Along with staffing, another aspect of local control is representation. PMC’s board has seven elected members, all residents of the borough. Meetings are open to the public, and the board and hospital’s records are subject to state public records law. The borough’s founding document names PMC as its healthcare provider and gives the medical board the authority to oversee it. Changing that would require a public vote.

Jerod Cook, president of the medical center’s board, says the fact that the medical board is an elected body with three-year, staggered terms, ensures community input.

“We have two seats that rotate out every year, and the community has the ability to put other people in those if they are completely unhappy with the performance they’re getting out of that board. And that is having community involvement in the medical needs and future needs of this community,” he said. “If the board goes away, then that ability goes away.”

SEARHC has a 15-person board made up of representatives from many of the communities it serves. Neither SEARHC’s board meetings nor its records are open to the public. The board has a representative from Petersburg, Annette Bennett, elected by tribal members of the Petersburg Indian Association. Bennett was unavailable for an interview and did not respond to further requests.

Last month, Skagway’s assembly voted to advance talks with SEARHC about taking over its clinic’s operations. The Skagway assembly also signed a non-disclosure agreement, shielding its talks with SEARHC from the public. Chelsea Tremblay, a Petersburg borough assembly member, says that’s concerning.

“The thought of a non-disclosure agreement being associated with a public health center, as an elected official, is quite something,” Tremblay said. “There are very, very few times in my time on assembly that what we say or do is not up for public review. None of those are when making decisions about a community health center.”

SEARHC completed a new hospital in Wrangell this year. It also plans to break ground on a new multi-million dollar expansion in Sitka. Community advisory boards in both places offer input to the region-wide board, according to SEARHC’s chief medical officer and senior vice president Dr.

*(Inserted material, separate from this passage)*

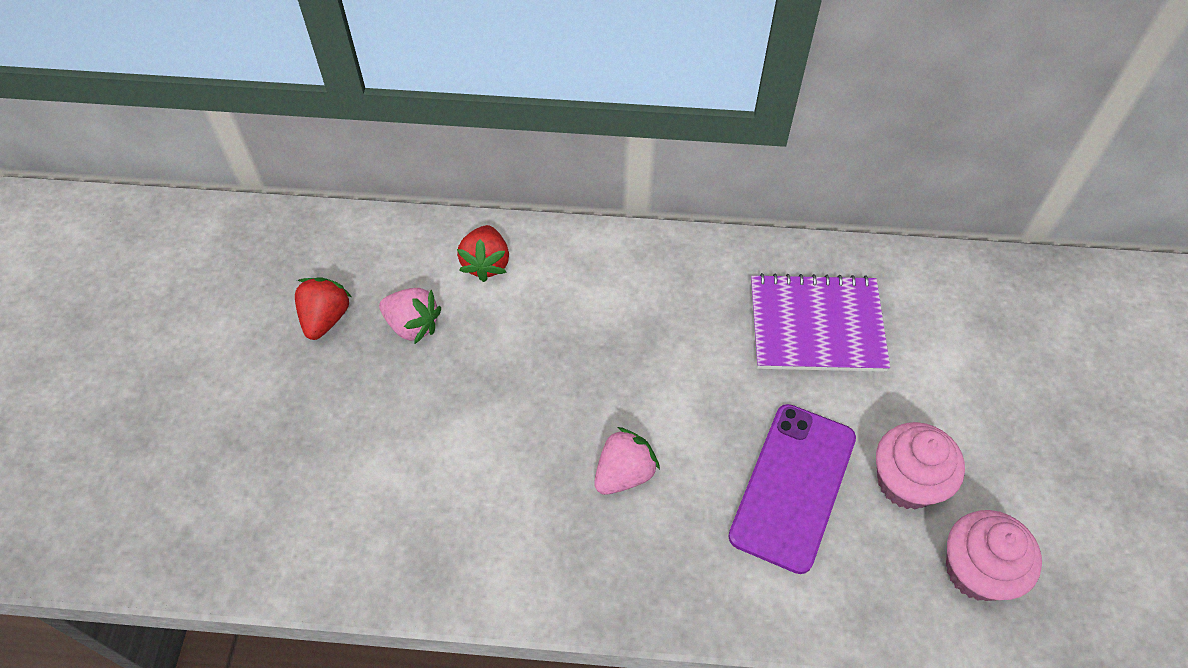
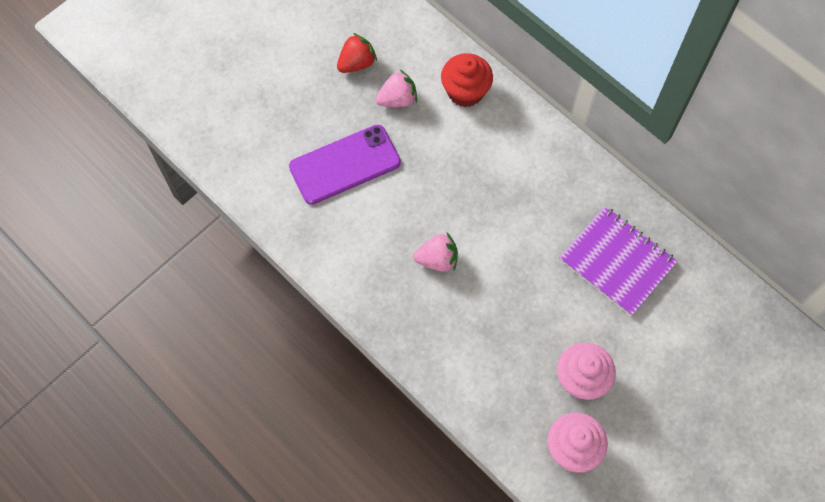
camera: 40 degrees right, 10 degrees up
pink strawberry [379,288,441,344] -> pink strawberry turned 90 degrees counterclockwise [376,69,417,107]
red strawberry [457,225,509,282] -> red cupcake [441,53,493,107]
purple phone [728,404,856,574] -> purple phone moved to [289,125,401,205]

Elliot Bruhl.

Bruhl was asked about the role of those advisory boards during a presentation to the Petersburg assembly in early June.

“The leadership of those boards reports to and communicates with the leadership of the SEARHC board,” he told the assembly. “The boundaries really on our ability to provide services and to grow new service lines are really the boundaries of reimbursement and business. I mean the approach to our facilities is to be able to expand services as we’re able while maintaining a financial viability.”

Bruhl said it’s not realistic for SEARHC to provide all services in all places. He gave an example of an MRI machine.

“I mean, we would love to be able to put an MRI in Wrangell,” he said. “The business reality is probably…it’s really not, given the numbers of people there, etc. So there’s the reality of that.”

Wrangell’s borough assembly appointed vice mayor Patty Gilbert as a SEARHC advisory board liaison in 2018. In a phone call, Gilbert said they haven’t met in over a year, and that she thought her local group was no longer active.

Bruhl was unavailable for more details because SEARHC declined an interview request. The Petersburg Indian Association is working to organize a town hall with SEARHC representatives.

PMC is seeking its own community input. It conducted a community survey  this summer, which is expected to be published in November. On a radio show last month, CEO Phil Hofstetter said town-hall style meetings could follow those results.